The semester now ended, I’m turning in the grades, having read probably the best, most interesting set of papers I have ever received. The joy this gives me is immeasurable and invaluable. So many of my students said this class was their bright light in a dark fall, kept them going, that they loved the readings, the openness, warmth, and energy of our virtual classroom. Well, it kept me going too. I wanted above everything to make them feel engaged for 75 minutes, twice a week, to find happiness in reading and talking about literature with one another. I wanted them to feel hope, that they were moving forward, not stuck, and if they did, I did too.

My pilates teacher tells me, “we teach what we need to learn.” I try to teach hope in the midst of challenges and sometimes a sense of doom.

I also wanted our time together to be fun, since there was some scarcity of that in the middle of a pandamic and “fun” can be such an undervalued concept. I remember many years ago when I started teaching my class was reading a Hemmingway story from In Our Time, where Nick breaks off a relationship with his girlfriend, saying only, “it isn’t fun anymore.” I thought (and told my students), how immature; just what you’d expect a young guy to say. Now? I’ve changed my mind. “Fun”—a sense of pleasure, joy, lightness—is important, something increasingly rare in our own time. One of the greatest compliments I received this semester from a student was: “Thanks professor for a fun class!”

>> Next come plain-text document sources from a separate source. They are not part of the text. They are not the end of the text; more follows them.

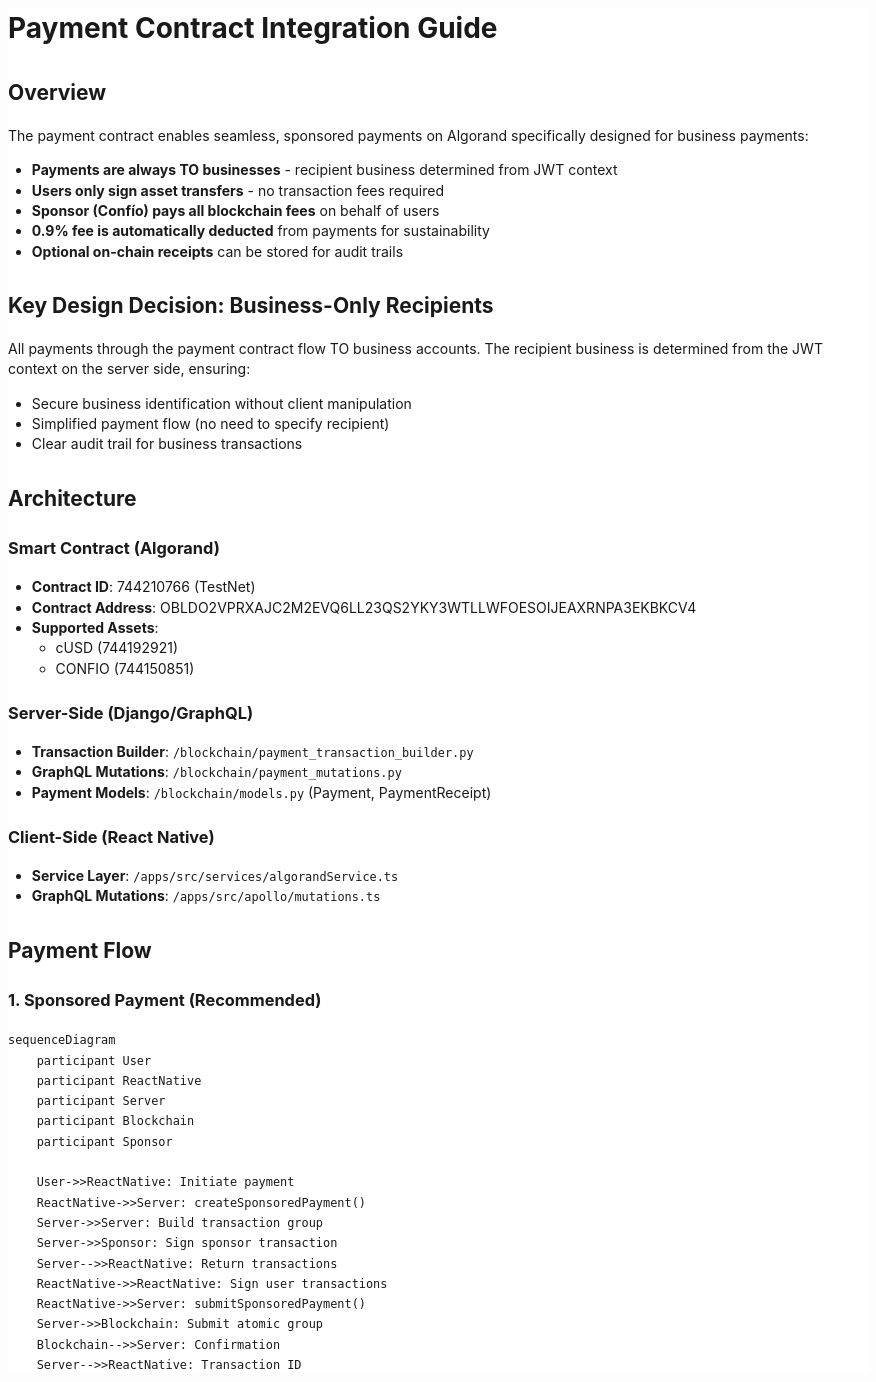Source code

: # Payment Contract Integration Guide

## Overview

The payment contract enables seamless, sponsored payments on Algorand specifically designed for business payments:
- **Payments are always TO businesses** - recipient business determined from JWT context
- **Users only sign asset transfers** - no transaction fees required  
- **Sponsor (Confío) pays all blockchain fees** on behalf of users
- **0.9% fee is automatically deducted** from payments for sustainability
- **Optional on-chain receipts** can be stored for audit trails

## Key Design Decision: Business-Only Recipients

All payments through the payment contract flow TO business accounts. The recipient business is determined from the JWT context on the server side, ensuring:
- Secure business identification without client manipulation
- Simplified payment flow (no need to specify recipient)
- Clear audit trail for business transactions

## Architecture

### Smart Contract (Algorand)
- **Contract ID**: 744210766 (TestNet)
- **Contract Address**: OBLDO2VPRXAJC2M2EVQ6LL23QS2YKY3WTLLWFOESOIJEAXRNPA3EKBKCV4
- **Supported Assets**: 
  - cUSD (744192921)
  - CONFIO (744150851)

### Server-Side (Django/GraphQL)
- **Transaction Builder**: `/blockchain/payment_transaction_builder.py`
- **GraphQL Mutations**: `/blockchain/payment_mutations.py`
- **Payment Models**: `/blockchain/models.py` (Payment, PaymentReceipt)

### Client-Side (React Native)
- **Service Layer**: `/apps/src/services/algorandService.ts`
- **GraphQL Mutations**: `/apps/src/apollo/mutations.ts`

## Payment Flow

### 1. Sponsored Payment (Recommended)

```mermaid
sequenceDiagram
    participant User
    participant ReactNative
    participant Server
    participant Blockchain
    participant Sponsor
    
    User->>ReactNative: Initiate payment
    ReactNative->>Server: createSponsoredPayment()
    Server->>Server: Build transaction group
    Server->>Sponsor: Sign sponsor transaction
    Server-->>ReactNative: Return transactions
    ReactNative->>ReactNative: Sign user transactions
    ReactNative->>Server: submitSponsoredPayment()
    Server->>Blockchain: Submit atomic group
    Blockchain-->>Server: Confirmation
    Server-->>ReactNative: Transaction ID
```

And part of what makes for fun is having a sense of humor, however dark. My husband Tony certainly had a dark sense of humor. This year had some darkly comic moments for me, all of them related to his death. First, in January 2020, Social Security declared me dead. They stopped my monthly payments, took away those I had received since Tony died and informed Citibank that my checking account needed to be closed! Took me four months to get SSA to recognize that I was alive. Then there have been struggles and delays over getting the monument made for Tony’s grave. We’d bought a double plot, but I couldn’t figure out which plot he was buried in and which was “mine” (did I really want to think about this???). Well, I suppose I could just wait until “my time” comes, but it mattered, because wouldn’t I want the inscription for Tony on the correct side of the tombstone, over him and not me? It took months for me to figure it out!  The monument was supposed to be completed in mid-December, but again a delay, because eight people in the factory came down with Covid. All are recovering, thank God.

Though I’m eager for the closure having a granite monument on his grave might bring, all this has been a lesson in patience. But sometimes I wonder: has Tony’s spirit, wherever it is, been finding the darkest comedy in some of this? Does his sense of humor live on, even in me? Humor, in just about any form, is one of the ways we survive. So, it’s only appropriate that on the footstone of his grave will be inscribed the famous Mark Twain quotation, “Humor is mankind’s greatest blessing.”

May we all enjoy many blessings in the New Year: Health and love, family and friends, laughter and peace.